Eis um livro pequeno, curto, objetivo, necessário. Não substitui as biografias do Professor Ratzinger, hoje Papa Bento XVI, muitas delas excepcionais.

Também não um livro de memórias. Como muito bem o titulo indica, trata-se apenas de lembranças de um período da vida de Joseph Ratzinger: os primeiros 50 anos (1927-1977), até ser nomeado Arcebispo de Munique.

Relatadas com simplicidade e com a precisão de um professor, acompanhamos a trajetória do jovem bávaro desde a infância. Os primeiros estudos, as mudanças de domicilio por conta da profissão do pai, comissário de polícia e bom católico, opositor decidido à ameaça Nazista num terceiro Reich em ascensão. Seguem-se os anos do seminário, interrompidos pela guerra: a convocação forçada ainda adolescente para as tropas germânicas, e a recusa ao alistamento nas SS por manifestar o desejo de tornar-se sacerdote católico. À ordenação sacerdotal em 1951 segue-se uma curta atividade pastoral, pois desde os primeiros momentos Ratzinger mostrou seu dom para a investigação teológica e para a docência. Em 1953, completado o Doutorado, inicia a livre docência em Frisinga, e a trajetória docente em importantes universidades alemãs: Bonn, Munster, Tubinga, Ratisbona, assim como a sua participação no Concílio Vaticano II, como consultor do Cardeal Frings de Colonia. Tinha Ratzinger nessa época 37 anos e se apresentava como um teólogo inovador e quase revolucionário.
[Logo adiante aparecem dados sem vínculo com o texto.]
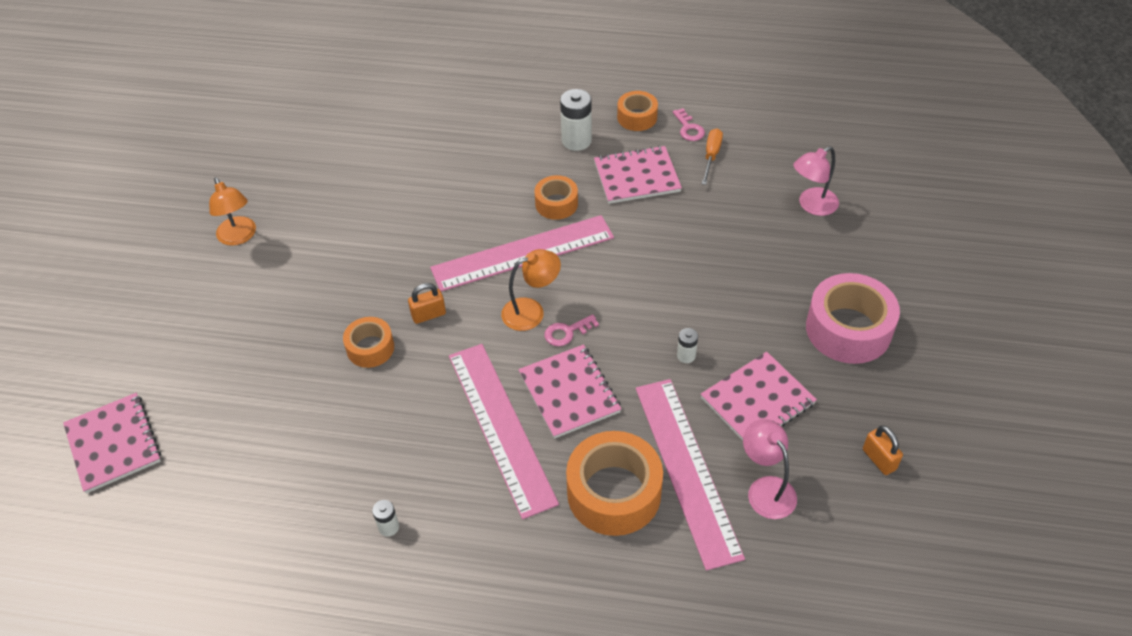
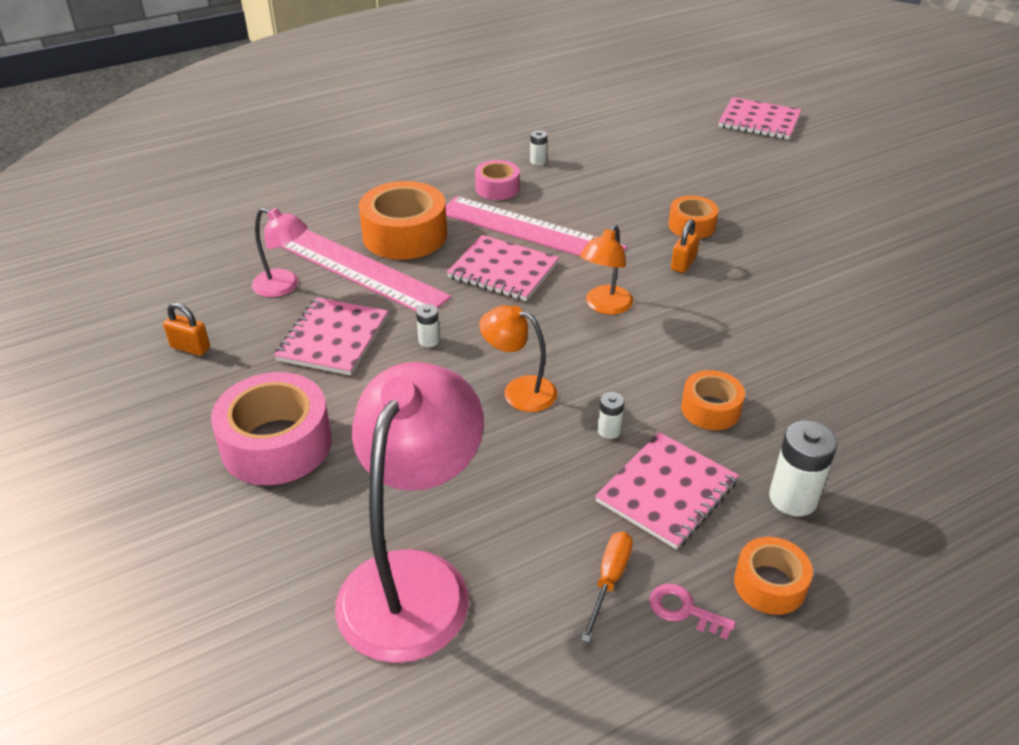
camera: 140 degrees right, 10 degrees down
orange lamp [209,177,256,246] -> orange lamp moved to [479,305,557,412]
pink ruler [430,215,614,292] -> none
pink key [545,314,599,346] -> none
orange screwdriver [702,128,723,185] -> orange screwdriver turned 135 degrees counterclockwise [581,532,633,643]
pink lamp [793,146,839,216] -> pink lamp [335,362,484,663], size x2.02
none -> pink tape [475,160,520,200]
none -> white battery [598,392,625,439]

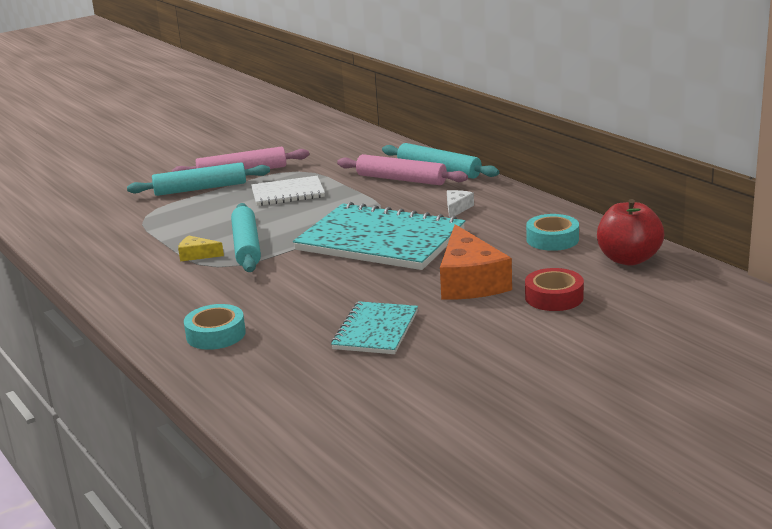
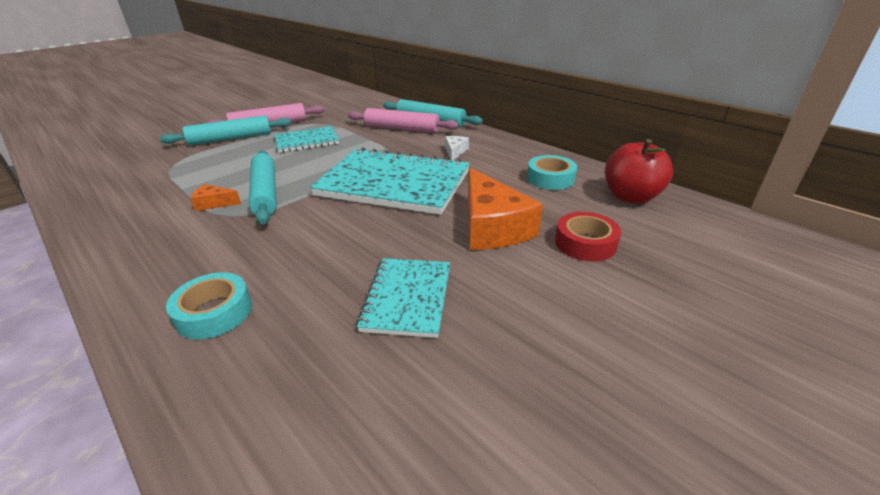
camera: 10 degrees left, 10 degrees up
yellow cheese [178,236,224,262] -> orange cheese [190,184,241,211]
white notebook [251,176,325,206] -> turquoise notebook [275,126,339,153]

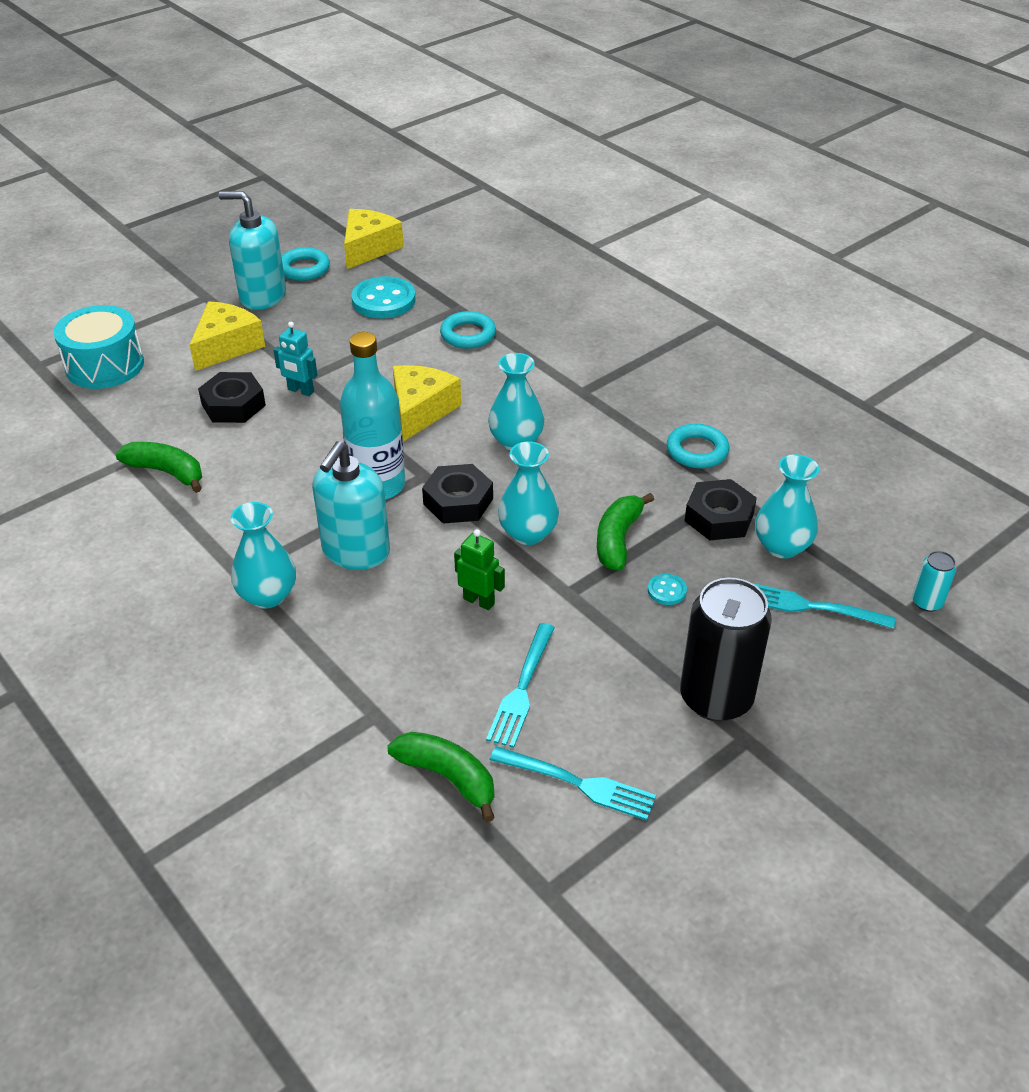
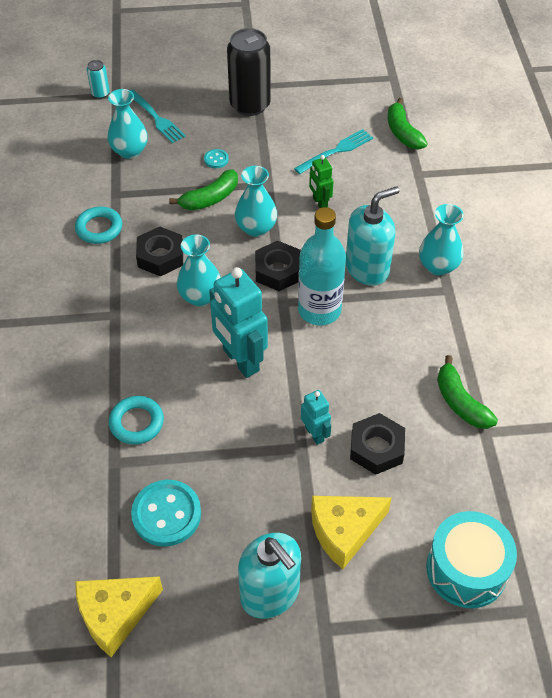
camera: 145 degrees left, 10 degrees up
turquoise ring [281,247,330,281] -> none
yellow cheese [393,365,461,442] -> turquoise robot [209,267,268,378]
turquoise fork [490,746,656,820] -> none
black nut [685,479,757,540] -> black nut moved to [136,227,183,276]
O jovem professor tinha já muito estudado a Santo Agostinho, e certamente é hoje o maior conhecedor do seu pensamento. Estudado e incorporado: nas páginas finais, ao relatar sua nomeação como Arcebispo de Munique, hesita pensando que sua vocação não é pastoral, mas docente. Lembra-se então, que o Bispo de Hipona também queria dedicar-se à investigação teológica, mas a vida lhe empurrava para o serviço como pastor. Esta imagem –fazer de Santo Agostinho um alter ego- a encontramos também nas recentes encíclicas de Bento XVI: gostariam –ambos- de dedicar-se à docência, e escrever livros de teologia, sem envolver-se diretamente nas tarefas pastorais. A vida é um paradoxo, e Deus não desaproveita os talentos: não devem ser muitos os que possam se igualar em produção cientifica e literária com Agostinho de Hipona e com o Professor Ratzinger.